* **Goal of the exercise**: Reproduce the lines below verbatim, omitting the pictures.

Start of Information given

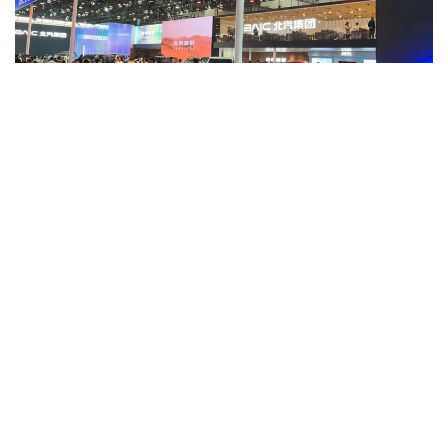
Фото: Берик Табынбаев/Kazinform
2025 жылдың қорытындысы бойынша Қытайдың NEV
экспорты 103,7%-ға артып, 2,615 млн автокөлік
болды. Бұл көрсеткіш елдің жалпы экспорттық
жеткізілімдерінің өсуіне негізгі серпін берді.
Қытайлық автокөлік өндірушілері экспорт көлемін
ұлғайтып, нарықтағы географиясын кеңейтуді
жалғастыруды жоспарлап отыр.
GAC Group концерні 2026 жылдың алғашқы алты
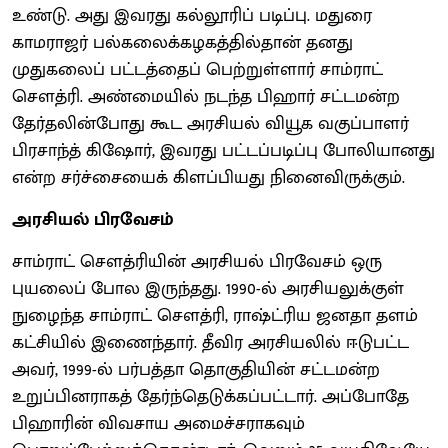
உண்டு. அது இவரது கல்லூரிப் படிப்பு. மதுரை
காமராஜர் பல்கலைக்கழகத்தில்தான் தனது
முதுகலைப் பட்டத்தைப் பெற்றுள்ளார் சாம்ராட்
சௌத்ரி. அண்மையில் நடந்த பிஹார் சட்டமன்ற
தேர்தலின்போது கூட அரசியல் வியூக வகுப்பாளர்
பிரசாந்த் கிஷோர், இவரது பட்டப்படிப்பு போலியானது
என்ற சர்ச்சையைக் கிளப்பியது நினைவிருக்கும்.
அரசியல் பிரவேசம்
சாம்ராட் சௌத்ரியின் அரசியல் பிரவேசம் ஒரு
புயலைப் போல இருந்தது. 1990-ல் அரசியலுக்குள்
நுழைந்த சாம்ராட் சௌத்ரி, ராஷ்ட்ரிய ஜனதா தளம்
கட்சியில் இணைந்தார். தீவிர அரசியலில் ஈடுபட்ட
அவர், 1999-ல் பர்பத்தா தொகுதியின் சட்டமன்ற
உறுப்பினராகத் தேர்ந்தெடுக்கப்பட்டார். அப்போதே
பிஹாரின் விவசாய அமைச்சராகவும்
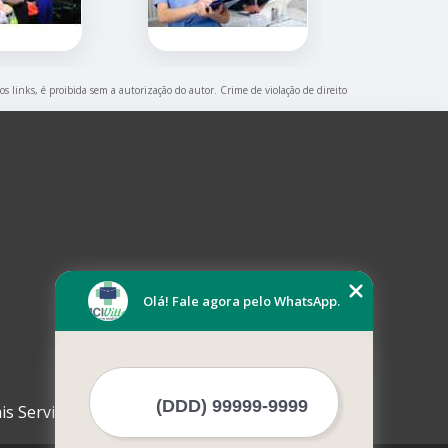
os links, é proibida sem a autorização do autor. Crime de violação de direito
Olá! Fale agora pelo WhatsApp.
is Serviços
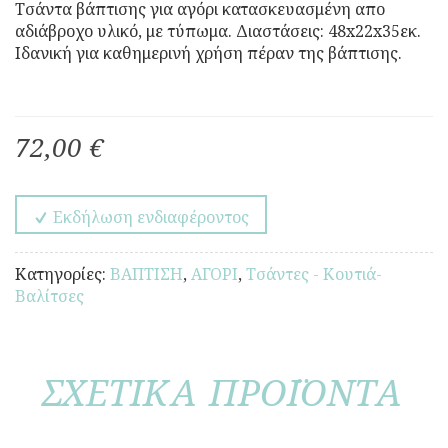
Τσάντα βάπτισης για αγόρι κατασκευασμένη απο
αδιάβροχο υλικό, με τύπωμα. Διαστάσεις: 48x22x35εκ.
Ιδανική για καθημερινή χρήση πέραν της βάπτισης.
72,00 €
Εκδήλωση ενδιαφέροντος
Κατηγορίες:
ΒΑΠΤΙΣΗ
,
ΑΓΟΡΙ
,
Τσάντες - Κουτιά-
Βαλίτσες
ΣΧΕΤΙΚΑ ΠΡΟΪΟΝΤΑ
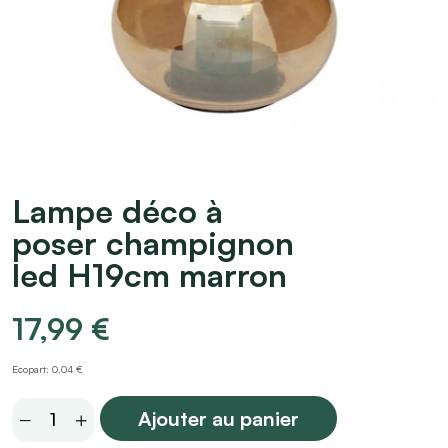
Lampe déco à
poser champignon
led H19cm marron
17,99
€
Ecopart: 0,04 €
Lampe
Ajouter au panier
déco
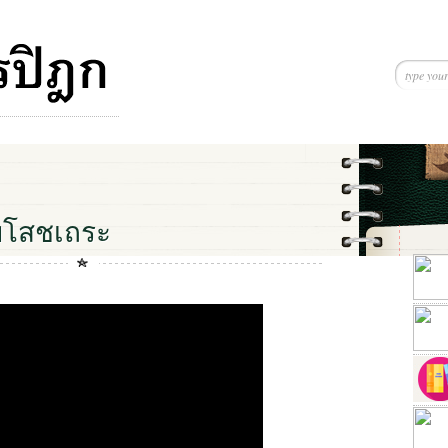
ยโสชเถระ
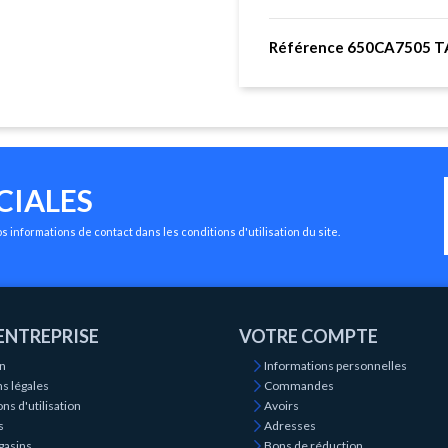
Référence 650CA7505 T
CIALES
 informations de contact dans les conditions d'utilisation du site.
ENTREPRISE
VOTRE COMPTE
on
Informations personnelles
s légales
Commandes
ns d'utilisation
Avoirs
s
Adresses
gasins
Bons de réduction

End of Information given

* **Written response**:
Фото: Берик Табынбаев/Kazinform
2025 жылдың қорытындысы бойынша Қытайдың NEV
экспорты 103,7%-ға артып, 2,615 млн автокөлік
болды. Бұл көрсеткіш елдің жалпы экспорттық
жеткізілімдерінің өсуіне негізгі серпін берді.
Қытайлық автокөлік өндірушілері экспорт көлемін
ұлғайтып, нарықтағы географиясын кеңейтуді
жалғастыруды жоспарлап отыр.
GAC Group концерні 2026 жылдың алғашқы алты
உண்டு. அது இவரது கல்லூரிப் படிப்பு. மதுரை
காமராஜர் பல்கலைக்கழகத்தில்தான் தனது
முதுகலைப் பட்டத்தைப் பெற்றுள்ளார் சாம்ராட்
சௌத்ரி. அண்மையில் நடந்த பிஹார் சட்டமன்ற
தேர்தலின்போது கூட அரசியல் வியூக வகுப்பாளர்
பிரசாந்த் கிஷோர், இவரது பட்டப்படிப்பு போலியானது
என்ற சர்ச்சையைக் கிளப்பியது நினைவிருக்கும்.
அரசியல் பிரவேசம்
சாம்ராட் சௌத்ரியின் அரசியல் பிரவேசம் ஒரு
புயலைப் போல இருந்தது. 1990-ல் அரசியலுக்குள்
நுழைந்த சாம்ராட் சௌத்ரி, ராஷ்ட்ரிய ஜனதா தளம்
கட்சியில் இணைந்தார். தீவிர அரசியலில் ஈடுபட்ட
அவர், 1999-ல் பர்பத்தா தொகுதியின் சட்டமன்ற
உறுப்பினராகத் தேர்ந்தெடுக்கப்பட்டார். அப்போதே
பிஹாரின் விவசாய அமைச்சராகவும்
os links, é proibida sem a autorização do autor. Crime de violação de direito
Olá! Fale agora pelo WhatsApp.
is Serviços
Τσάντα βάπτισης για αγόρι κατασκευασμένη απο
αδιάβροχο υλικό, με τύπωμα. Διαστάσεις: 48x22x35εκ.
Ιδανική για καθημερινή χρήση πέραν της βάπτισης.
72,00 €
Εκδήλωση ενδιαφέροντος
Κατηγορίες:
ΒΑΠΤΙΣΗ
,
ΑΓΟΡΙ
,
Τσάντες - Κουτιά-
Βαλίτσες
ΣΧΕΤΙΚΑ ΠΡΟΪΟΝΤΑ
Lampe déco à
poser champignon
led H19cm marron
17,99
€
Ecopart: 0,04 €
Lampe
Ajouter au panier
déco
ยโสชเถระ
Référence 650CA7505 T
CIALES
 informations de contact dans les conditions d'utilisation du site.
ENTREPRISE
VOTRE COMPTE
on
Informations personnelles
s légales
Commandes
ns d'utilisation
Avoirs
s
Adresses
gasins
Bons de réduction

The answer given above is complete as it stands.